Je t’ai reproché de ne rien faire à la maison,
moi qui te pousse à faire carrière et t’éclater
dans ton travail, fière de tout gérer.
Je t’ai reproché le temps que tu prends pour toi,
moi qui rêve de faire pareil.
J’ai été dressée enfant par mon exemple maternel
à aider, gérer, me rendre utile et ne jamais m’asseoir,
je suis devenue incapable de m’arrêter,
à la maison comme au travail.
J’enchaine les tâches sans fin, et je me sens insuffisante
quand tout n’est pas parfait, ou bien coupable de me poser.

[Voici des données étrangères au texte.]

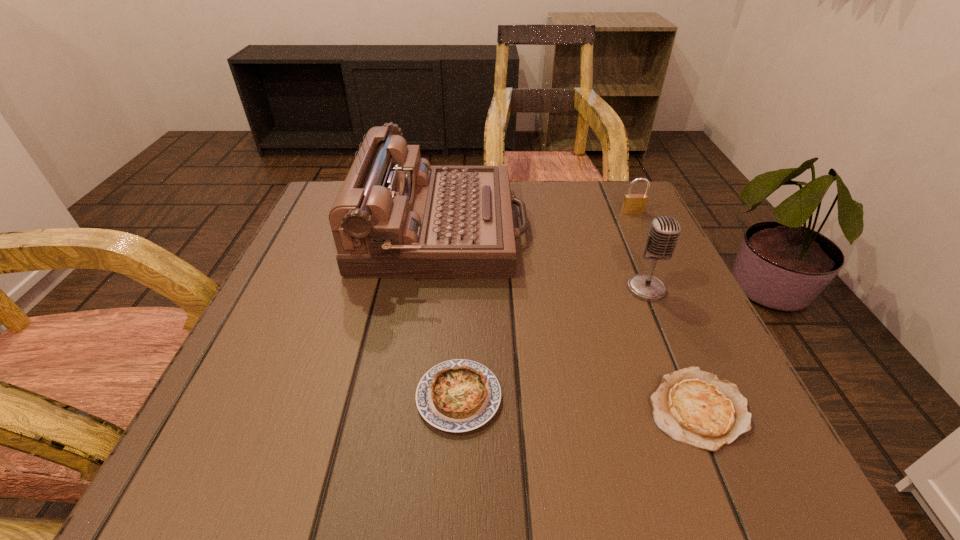
The width and height of the screenshot is (960, 540). Identify the location of empty location between the left quiche and the tallest object. (450, 313).

Where is `unoccupied area between the shortest object and the left quiche`? The width and height of the screenshot is (960, 540). unoccupied area between the shortest object and the left quiche is located at coordinates (579, 403).

Locate an element on the screen. free space between the fourth shortest object and the right quiche is located at coordinates (672, 348).

This screenshot has width=960, height=540. What are the coordinates of `free space between the right quiche and the microphone` in the screenshot? It's located at (672, 348).

In order to click on free spot between the taller quiche and the padlock in this screenshot , I will do `click(545, 305)`.

Locate an element on the screen. This screenshot has height=540, width=960. free space between the third shortest object and the right quiche is located at coordinates (665, 310).

Where is `free area in between the left quiche and the padlock`? This screenshot has width=960, height=540. free area in between the left quiche and the padlock is located at coordinates (545, 305).

Locate an element on the screen. Image resolution: width=960 pixels, height=540 pixels. free space between the padlock and the typewriter is located at coordinates (538, 220).

Locate an element on the screen. Image resolution: width=960 pixels, height=540 pixels. object that ranks as the fourth closest to the left quiche is located at coordinates (633, 203).

In order to click on object that stands as the second closest to the left quiche in this screenshot , I will do `click(692, 406)`.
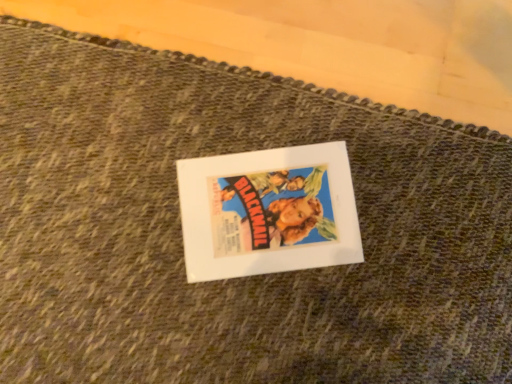
You are a GUI agent. You are given a task and a screenshot of the screen. Output one action in this format:
    pyautogui.click(x=<x>, y=<y>)
    Task: Click on the vacant area that is in front of white paper at center
    This screenshot has height=384, width=512.
    Given the screenshot: What is the action you would take?
    pyautogui.click(x=296, y=327)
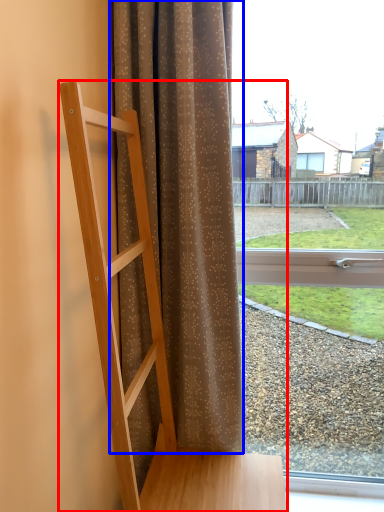
Question: Which point is further to the camera, furniture (highlighted by a red box) or curtain (highlighted by a blue box)?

Je t’ai reproché tout ce qui n’était pas comme mon père en toi,
toi qui a tellement de qualités que lui n’a pas.
Je t’ai reproché de ne pas être assez « homme »,
moi qui voulais m’assumer seule, salaire et maison,
perdant l’atout de la mutualisation des moyens (temps/argent),
moi pour qui compter sur l’homme, me reposer sur lui,
est une marque de faiblesse, une perte de pouvoir
plutôt qu’un travail d’équipe.
J’ai grandi dans un monde féministe
qui a détruit la noblesse de mes qualités de gestionnaire du foyer,
tout ça parce que ce n’est pas payé.
Je t’ai reproché d’être agressif,
moi dont les mots sont aiguisés comme des lames de rasoir
et qui manie la culpabilité comme Indiana Jones son fouet.
Je t’ai reproché de ne pas tenir compte de moi,
moi qui ne sais pas tenir compte de moi non plus.
Je t’ai reproché surtout de ne pas m’aimer telle que je suis,
moi qui ne sais pas encore t’aimer tel que tu es..
Je te reproche d’être
tout ce que je ne me laisse pas le droit d’être.
Je te reproche de ne pas être
tout ce qu’on m’a forcé à être.
J’attends de toi cet amour inconditionnel
et ce regard confiant sur moi,
que je n’ai jamais reçu enfant
et que je suis incapable de me donner à moi-même.
Je te fais porter mon besoin de reconnaissance intérieure.
Je t’ai reproché de ne pas faire pour moi
ce que je fais pour toi, toi qui fait beaucoup aussi
mais sur des plans différents.
Je pensais t’aimer en m’oubliant : j’accumulais en fait
une rancoeur indicible puis je te haïssais
de tout ce que je faisais pour toi.
Je t’en voulais de me dire que tu n’as « rien demandé »
et pourtant c’est vrai, on a toujours le choix…
Je pensais t’aimer, en fait je lissais toutes tes sources de contrariété,
faisant tampon de tes colères.
J’avais peur de la colère de mon père à travers la tienne…
alors j’ai tout fait pour la faire taire et je t’ai empêché de grandir,
de faire face à tes responsabilités
et aux conséquences de tes choix,
de faire exister mes besoins au même titre
que les tiens et progresser vers un « Nous ».